REQUIREMENT: What you return must match the records below exactly, apart from the omitted pictures.

DATA EXCERPTS:
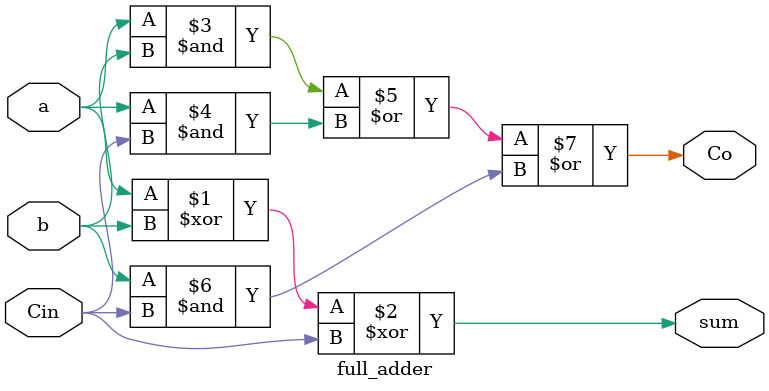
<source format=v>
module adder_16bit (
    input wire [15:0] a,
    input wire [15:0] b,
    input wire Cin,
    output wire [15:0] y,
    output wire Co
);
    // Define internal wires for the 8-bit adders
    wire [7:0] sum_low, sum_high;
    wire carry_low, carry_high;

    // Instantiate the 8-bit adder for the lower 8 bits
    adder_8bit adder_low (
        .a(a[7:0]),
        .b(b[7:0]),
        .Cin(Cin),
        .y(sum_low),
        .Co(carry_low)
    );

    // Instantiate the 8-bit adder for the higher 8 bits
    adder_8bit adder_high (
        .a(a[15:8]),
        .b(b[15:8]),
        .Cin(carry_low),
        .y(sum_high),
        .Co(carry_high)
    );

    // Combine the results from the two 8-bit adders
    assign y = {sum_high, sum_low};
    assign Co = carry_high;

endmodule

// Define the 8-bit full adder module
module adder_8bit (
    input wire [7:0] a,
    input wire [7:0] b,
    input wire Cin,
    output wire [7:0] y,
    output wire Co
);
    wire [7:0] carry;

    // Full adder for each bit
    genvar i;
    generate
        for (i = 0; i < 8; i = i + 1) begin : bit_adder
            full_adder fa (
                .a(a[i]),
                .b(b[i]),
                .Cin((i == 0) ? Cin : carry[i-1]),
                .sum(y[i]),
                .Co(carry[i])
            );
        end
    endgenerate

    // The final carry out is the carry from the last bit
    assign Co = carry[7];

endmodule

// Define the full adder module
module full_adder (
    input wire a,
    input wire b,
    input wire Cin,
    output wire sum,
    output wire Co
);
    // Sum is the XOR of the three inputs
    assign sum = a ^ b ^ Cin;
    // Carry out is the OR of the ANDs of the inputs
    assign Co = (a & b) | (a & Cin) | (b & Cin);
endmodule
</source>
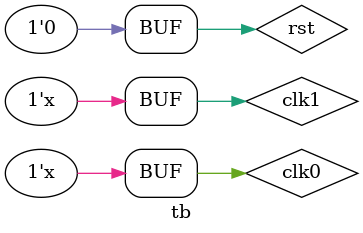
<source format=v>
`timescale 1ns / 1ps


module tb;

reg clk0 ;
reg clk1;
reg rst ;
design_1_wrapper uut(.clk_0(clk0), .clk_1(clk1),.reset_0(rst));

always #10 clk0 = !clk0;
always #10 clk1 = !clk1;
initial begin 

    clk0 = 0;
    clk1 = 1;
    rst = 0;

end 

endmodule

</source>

ANSWER SPACE:
<source format=v>
module adder_16bit (
    input wire [15:0] a,
    input wire [15:0] b,
    input wire Cin,
    output wire [15:0] y,
    output wire Co
);
    // Define internal wires for the 8-bit adders
    wire [7:0] sum_low, sum_high;
    wire carry_low, carry_high;

    // Instantiate the 8-bit adder for the lower 8 bits
    adder_8bit adder_low (
        .a(a[7:0]),
        .b(b[7:0]),
        .Cin(Cin),
        .y(sum_low),
        .Co(carry_low)
    );

    // Instantiate the 8-bit adder for the higher 8 bits
    adder_8bit adder_high (
        .a(a[15:8]),
        .b(b[15:8]),
        .Cin(carry_low),
        .y(sum_high),
        .Co(carry_high)
    );

    // Combine the results from the two 8-bit adders
    assign y = {sum_high, sum_low};
    assign Co = carry_high;

endmodule

// Define the 8-bit full adder module
module adder_8bit (
    input wire [7:0] a,
    input wire [7:0] b,
    input wire Cin,
    output wire [7:0] y,
    output wire Co
);
    wire [7:0] carry;

    // Full adder for each bit
    genvar i;
    generate
        for (i = 0; i < 8; i = i + 1) begin : bit_adder
            full_adder fa (
                .a(a[i]),
                .b(b[i]),
                .Cin((i == 0) ? Cin : carry[i-1]),
                .sum(y[i]),
                .Co(carry[i])
            );
        end
    endgenerate

    // The final carry out is the carry from the last bit
    assign Co = carry[7];

endmodule

// Define the full adder module
module full_adder (
    input wire a,
    input wire b,
    input wire Cin,
    output wire sum,
    output wire Co
);
    // Sum is the XOR of the three inputs
    assign sum = a ^ b ^ Cin;
    // Carry out is the OR of the ANDs of the inputs
    assign Co = (a & b) | (a & Cin) | (b & Cin);
endmodule
</source>
<source format=v>
`timescale 1ns / 1ps


module tb;

reg clk0 ;
reg clk1;
reg rst ;
design_1_wrapper uut(.clk_0(clk0), .clk_1(clk1),.reset_0(rst));

always #10 clk0 = !clk0;
always #10 clk1 = !clk1;
initial begin 

    clk0 = 0;
    clk1 = 1;
    rst = 0;

end 

endmodule

</source>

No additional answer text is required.